The first is, I could not have learned regular expressions (regex) without the help of regex101––it allows you to not only test your regex but also to evaluate its efficiency (i.e., the number of steps taken to find a pattern match). I am aware that my regex (as reflected in my slideshow) possibly could be more efficient, but sometimes you stick with what works. With regex101, I can still test out alternatives for efficiency and consider adjustments.

Secondly, as with many adventures in computer-assisted literary analyses, I was interested to find the sheer preponderance of “madness” words in Shakespeare’s plays. I expected the words to come up more often in Melville––and even in Melville it is interesting to note that his “maddest” book, Pierre, has only about 27 occurrences of “madness” words compared to 51 in Moby-Dick. But 334 instances in Shakespeare––that is indeed more than I had expected. This led me to a 2016 article by Will Tosh that was published on the British Library’s web site.

Several “conceptual” investigations into madness in Shakespeare already exist, but not statistical ones. Even if this activity does not lead to a critical breakthrough, with the simple adjunct of grep searches through multiple files on the command line, you can see how quickly I was able to direct the computational results into questions about several literary texts. Questions which will be resolved with careful reading. I find that these are useful teaching examples of how close and so-called “distant” reading can be complementary activities. In a forthcoming series of posts, I will reflect on my recent work with a team of researchers at Melville’s Marginalia Online on digital text analyses of Melville’s reading of Homer, Shakespeare, and Milton. These essays on these analyses have just been published as a special issue on “Melville’s Hand” in Leviathan: A Journal of Melville Studies. In those essays we show how close and distant reading can be accomplished and communicated to a wide audience–in and in each piece there are plenty of new discoveries about Melville’s sources and their relation to his own work. (More on that soon.)

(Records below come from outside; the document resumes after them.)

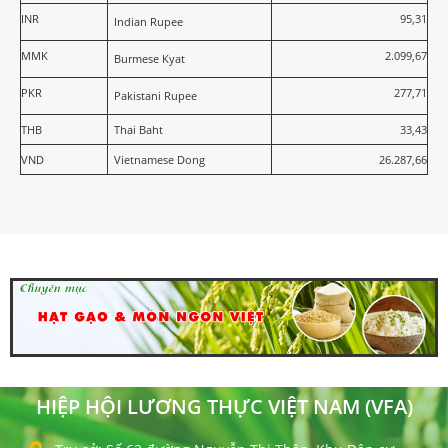
INR
95,31
Indian Rupee
MMK
2.099,67
Burmese Kyat
PKR
277,71
Pakistani Rupee
THB
Thai Baht
33,43
VND
Vietnamese Dong
26.287,66
HIỆP HỘI LƯƠNG THỰC VIỆT NAM (VFA)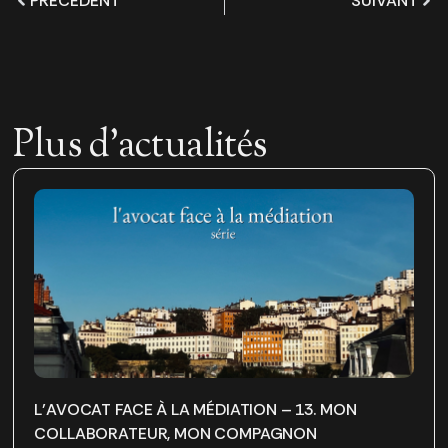
PRÉCÉDENT
SUIVANT
Plus d'actualités
L’AVOCAT FACE À LA MÉDIATION – 13. MON
COLLABORATEUR, MON COMPAGNON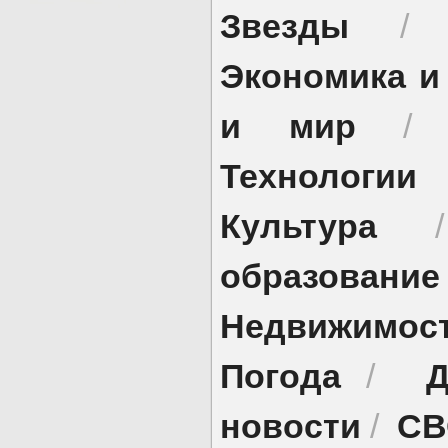
Звезды
Экономика и
и мир
Технологии
Культура
образование
Недвижимос
Погода
Д
/
новости
СВ
/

Finally, I give a bonus example on using xmllint to conduct XPath and grep-style searches. I’ll admit being new to using the command line to deal with xml files (as I have always used the oXygen text editor’s outstanding XPath and XSLT features), but I can also see the value of using the command line for xml searches and transformations. For example, if I cannot access oXygen, I will still be able to query or modify files. Also, if I am not so well-practiced with XQuery or something like the eXist database, I can use xmllint on the command line to query multiple files. I have also recently become interested in XMLStarlet, which is a popular alternative for querying and modifying xml on the command line, but that will have to wait for another day.